Ces derniers mois, les enseignes ont multiplié les opérations destinées à protéger le pouvoir d’achat des Français, rivalisant de promotions et autres opérations à prix coûtant. Toutes ont vendu, à un moment ou à un autre ces deux dernières années, le carburant sans marge ; toutes ont proposé des paniers anti-inflation, constitués d’articles à prix serrés, voire à prix coûtant chez Système U. Parallèlement, les distributeurs accusent leurs fournisseurs d’alimenter la hausse des prix pour préserver leurs marges. Mais les distributeurs aussi ont besoin de gagner leur vie, même s’ils préfèrent ne pas avoir à le rappeler.
Vendre du carburant à perte pourrait au moins avoir une vertu, espère un distributeur: contribuer à l’obtention d’un moratoire sur la loi Descrozaille votée l’année dernière. Bête noire des distributeurs, cette dernière prévoit un plafonnement à 34 % des promotions sur les produits d’hygiène et de beauté.

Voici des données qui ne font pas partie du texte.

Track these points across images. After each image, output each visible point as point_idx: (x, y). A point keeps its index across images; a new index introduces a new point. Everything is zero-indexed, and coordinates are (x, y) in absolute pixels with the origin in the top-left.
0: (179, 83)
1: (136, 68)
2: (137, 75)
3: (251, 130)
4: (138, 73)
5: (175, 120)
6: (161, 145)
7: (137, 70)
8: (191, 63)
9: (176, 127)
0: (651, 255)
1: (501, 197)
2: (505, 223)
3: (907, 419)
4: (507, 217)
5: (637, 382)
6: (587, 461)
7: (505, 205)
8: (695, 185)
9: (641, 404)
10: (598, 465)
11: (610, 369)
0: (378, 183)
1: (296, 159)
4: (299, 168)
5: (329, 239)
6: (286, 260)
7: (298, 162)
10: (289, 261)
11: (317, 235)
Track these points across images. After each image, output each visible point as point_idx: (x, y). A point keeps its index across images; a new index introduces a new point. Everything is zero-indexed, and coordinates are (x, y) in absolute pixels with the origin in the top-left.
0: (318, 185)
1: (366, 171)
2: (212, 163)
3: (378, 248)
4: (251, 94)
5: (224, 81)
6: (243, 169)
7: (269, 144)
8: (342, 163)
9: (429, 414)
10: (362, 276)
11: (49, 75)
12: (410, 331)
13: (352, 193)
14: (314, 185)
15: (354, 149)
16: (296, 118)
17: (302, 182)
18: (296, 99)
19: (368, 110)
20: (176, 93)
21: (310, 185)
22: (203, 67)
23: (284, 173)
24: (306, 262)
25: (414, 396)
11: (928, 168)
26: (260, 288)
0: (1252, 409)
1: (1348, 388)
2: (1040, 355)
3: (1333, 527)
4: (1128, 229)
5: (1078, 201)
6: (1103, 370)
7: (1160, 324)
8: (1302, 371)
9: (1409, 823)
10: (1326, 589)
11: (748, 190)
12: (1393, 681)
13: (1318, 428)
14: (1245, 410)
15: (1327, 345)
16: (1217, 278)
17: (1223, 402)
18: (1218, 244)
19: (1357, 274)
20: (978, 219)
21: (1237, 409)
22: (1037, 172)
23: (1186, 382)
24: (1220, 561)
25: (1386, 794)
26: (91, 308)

«Ce plafonnement frappera une nouvelle fois les Français les plus en difficulté, en accroissant les marges des géants du secteur», soulignait Alexandre Bompard, PDG de Carrefour et président de la Fédération du commerce et de la distribution (FCD) dans une lettre envoyée le 7 septembre dernier à Bruno Le Maire et Olivia Grégoire, la ministre du Commerce. Au regard de la volonté du gouvernement d’autoriser la vente de carburant à perte, cette limitation des promotions paraît complètement incohérente , souligne un distributeur.